Une tragédie a frappé l'État de Kaduna au Nigeria, où plus de 160 chrétiens ont été kidnappés lors d'une attaque orchestrée par des gangs armés. Les faits se sont déroulés le dimanche 18 janvier, lorsque des assaillants ont ciblé deux églises dans un village isolé, mettant en lumière la montée alarmante des violences à l'encontre des fidèles depuis novembre dernier.
Le révérend Joseph Hayab, président de l'Association chrétienne du Nigeria pour le nord du pays, a déclaré à l'AFP : « Les assaillants sont arrivés en nombre, ont bloqué l'entrée des églises et ont forcé les fidèles à se diriger vers la brousse. » Ce témoignage met en évidence l'organisation et la planification qui caractérisent ces attaques, soulignant la vulnérabilité des communautés chrétiennes dans cette région.

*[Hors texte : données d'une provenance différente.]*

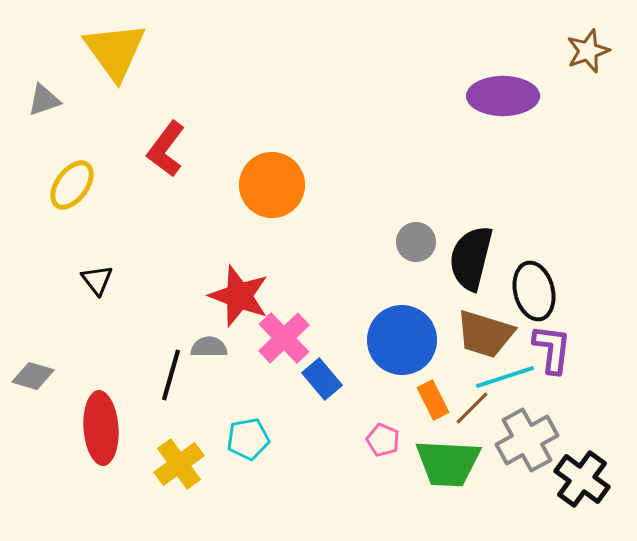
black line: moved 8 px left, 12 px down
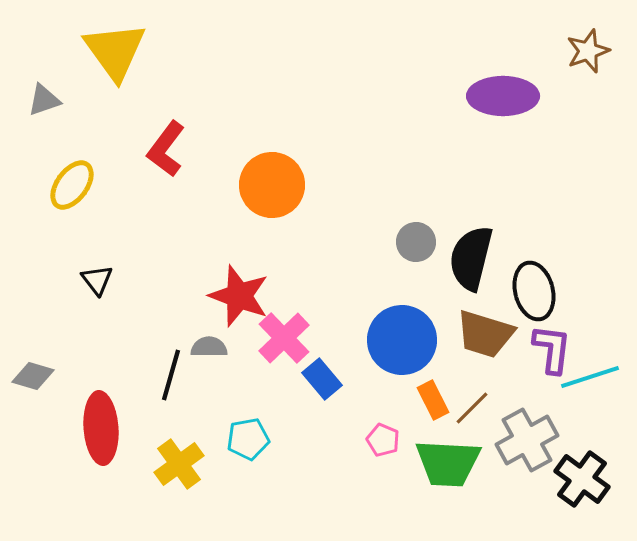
cyan line: moved 85 px right
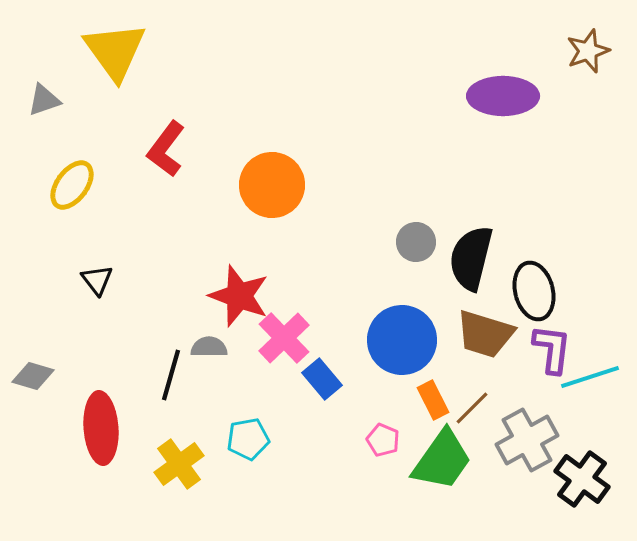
green trapezoid: moved 6 px left, 3 px up; rotated 58 degrees counterclockwise
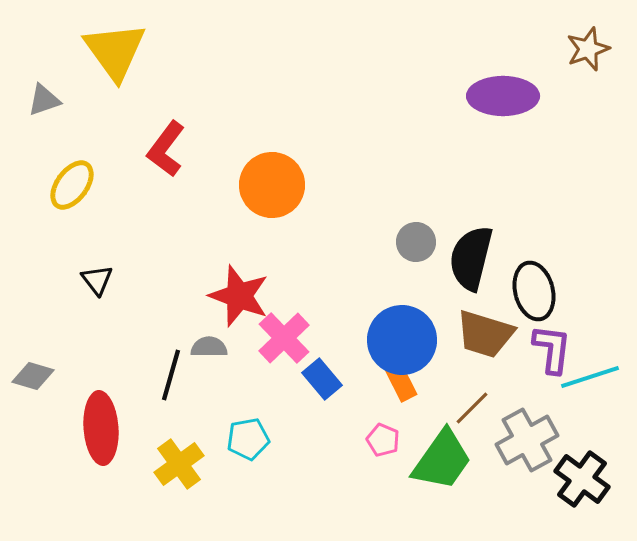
brown star: moved 2 px up
orange rectangle: moved 32 px left, 18 px up
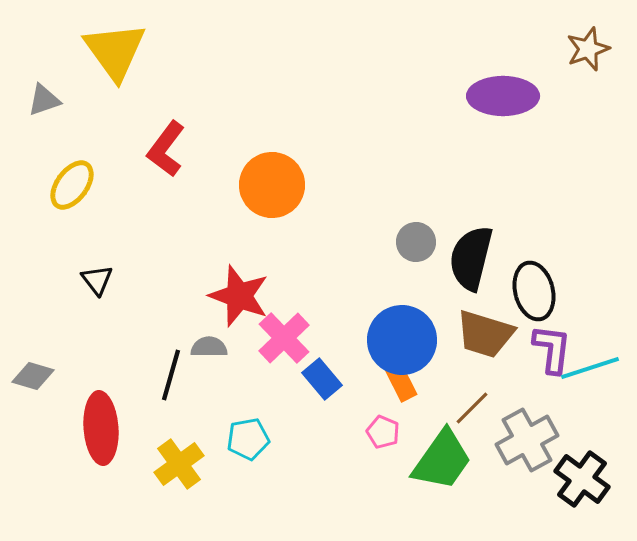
cyan line: moved 9 px up
pink pentagon: moved 8 px up
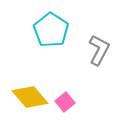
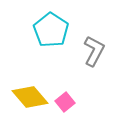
gray L-shape: moved 5 px left, 1 px down
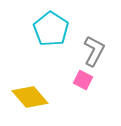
cyan pentagon: moved 1 px up
pink square: moved 18 px right, 22 px up; rotated 24 degrees counterclockwise
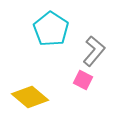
gray L-shape: rotated 12 degrees clockwise
yellow diamond: rotated 9 degrees counterclockwise
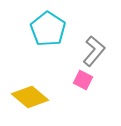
cyan pentagon: moved 3 px left
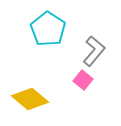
pink square: rotated 12 degrees clockwise
yellow diamond: moved 2 px down
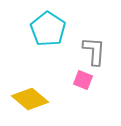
gray L-shape: rotated 36 degrees counterclockwise
pink square: rotated 18 degrees counterclockwise
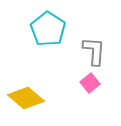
pink square: moved 7 px right, 3 px down; rotated 30 degrees clockwise
yellow diamond: moved 4 px left, 1 px up
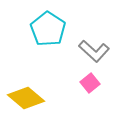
gray L-shape: rotated 128 degrees clockwise
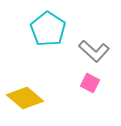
pink square: rotated 24 degrees counterclockwise
yellow diamond: moved 1 px left
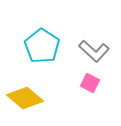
cyan pentagon: moved 6 px left, 17 px down
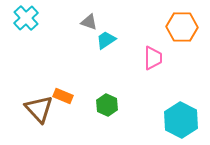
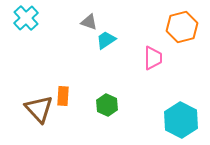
orange hexagon: rotated 16 degrees counterclockwise
orange rectangle: rotated 72 degrees clockwise
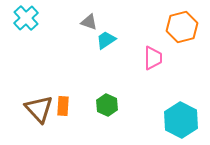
orange rectangle: moved 10 px down
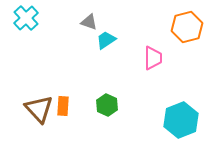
orange hexagon: moved 5 px right
cyan hexagon: rotated 12 degrees clockwise
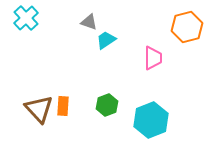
green hexagon: rotated 15 degrees clockwise
cyan hexagon: moved 30 px left
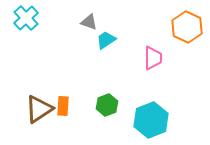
orange hexagon: rotated 20 degrees counterclockwise
brown triangle: rotated 40 degrees clockwise
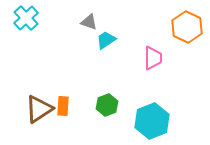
cyan hexagon: moved 1 px right, 1 px down
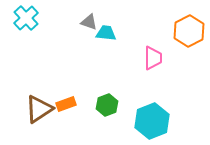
orange hexagon: moved 2 px right, 4 px down; rotated 8 degrees clockwise
cyan trapezoid: moved 7 px up; rotated 40 degrees clockwise
orange rectangle: moved 3 px right, 2 px up; rotated 66 degrees clockwise
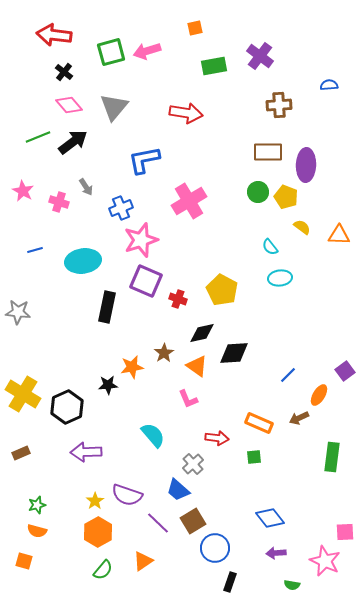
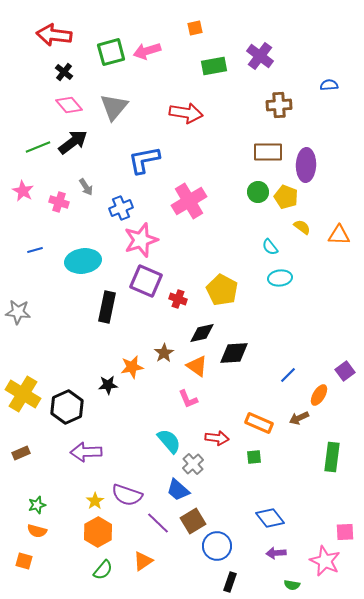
green line at (38, 137): moved 10 px down
cyan semicircle at (153, 435): moved 16 px right, 6 px down
blue circle at (215, 548): moved 2 px right, 2 px up
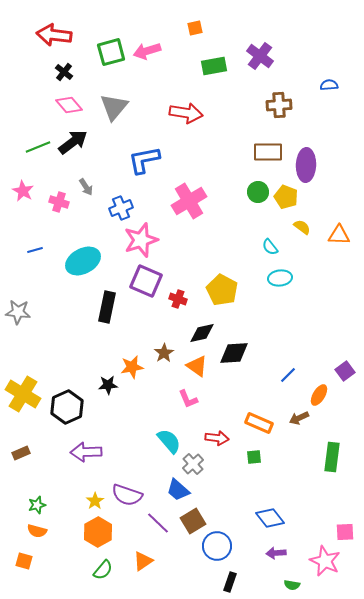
cyan ellipse at (83, 261): rotated 20 degrees counterclockwise
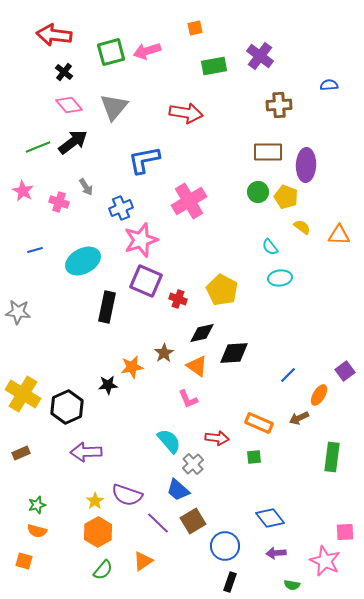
blue circle at (217, 546): moved 8 px right
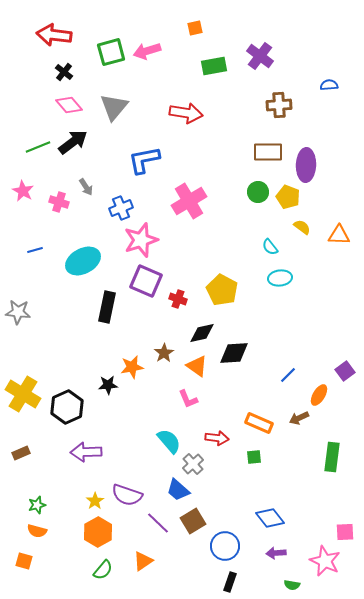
yellow pentagon at (286, 197): moved 2 px right
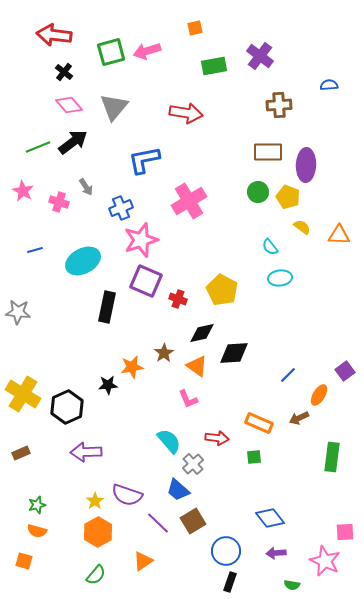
blue circle at (225, 546): moved 1 px right, 5 px down
green semicircle at (103, 570): moved 7 px left, 5 px down
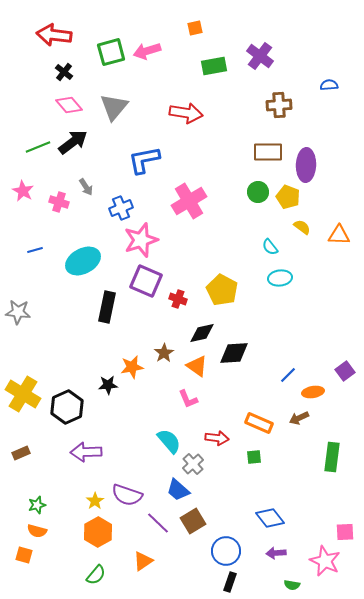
orange ellipse at (319, 395): moved 6 px left, 3 px up; rotated 50 degrees clockwise
orange square at (24, 561): moved 6 px up
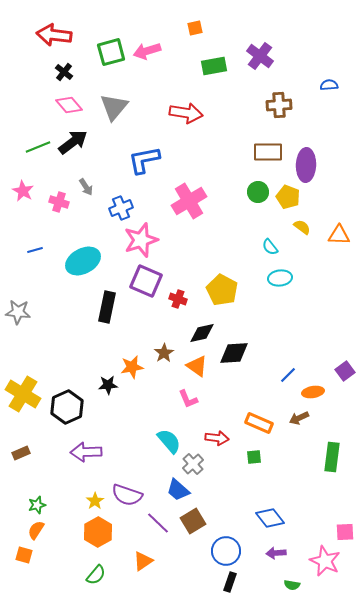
orange semicircle at (37, 531): moved 1 px left, 1 px up; rotated 108 degrees clockwise
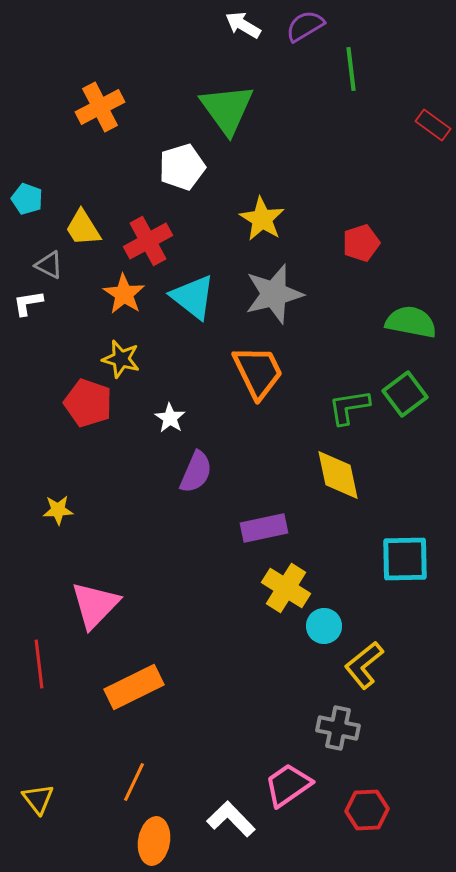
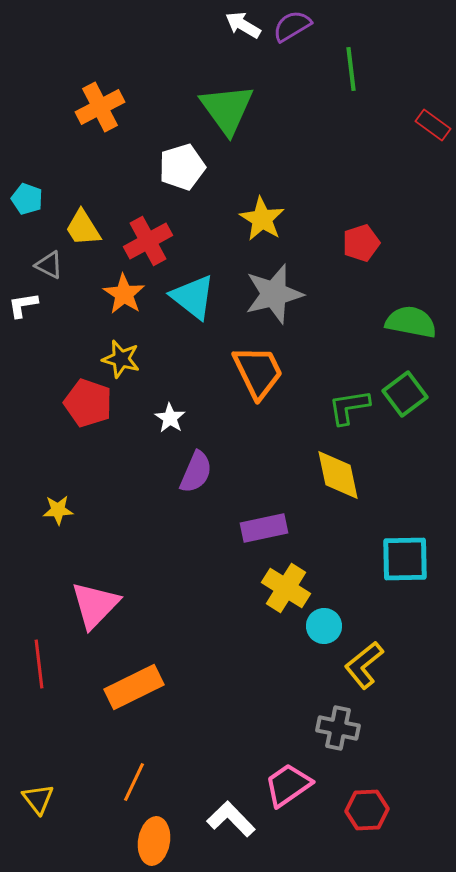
purple semicircle at (305, 26): moved 13 px left
white L-shape at (28, 303): moved 5 px left, 2 px down
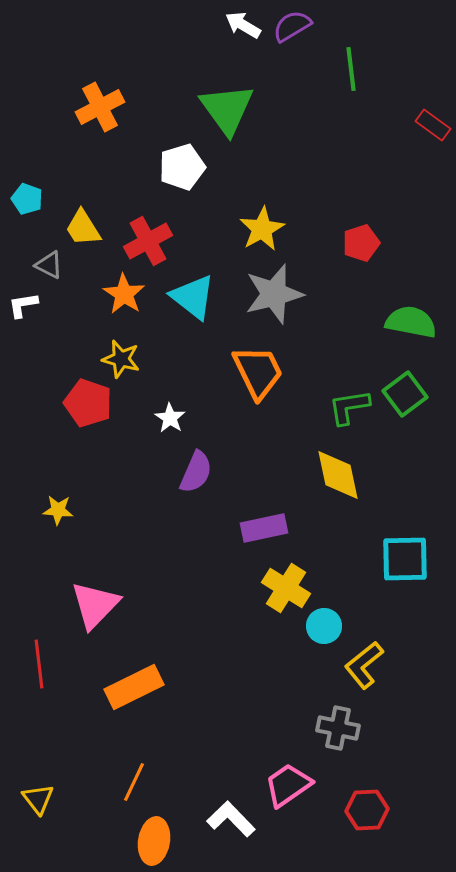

La recrudescente vague de kidnappings a attiré l'attention des autorités internationales. En réponse aux persécutions croissantes, le gouvernement américain a mené des frappes militaires au cœur de l'État de Sokoto, dénonçant ces actes comme des violences ciblant spécifiquement les chrétiens. Le président Trump a même qualifié ces événements de « génocide », une déclaration qui a provoqué des réactions mitigées sur la scène internationale.
La situation au Nigeria est devenue préoccupante aux yeux des organisations de défense des droits de l'homme. Amnesty International et Human Rights Watch ont publié des rapports détaillant la montée de la violence sectaire et les impacts dévastateurs sur les communautés chrétiennes. Selon un rapport de France 24, des experts soulignent que l'inefficacité des autorités à protéger les citoyens contribue à cette crise croissante.
Les enlèvements, souvent motivés par des considérations religieuses, remettent en question la sécurité dans le pays le plus peuplé d'Afrique. Alors que les chrétiens continuent de faire face à des menaces croissantes, cette situation soulève d'importantes questions sur la coexistence pacifique entre les différentes communautés religieuses au Nigeria.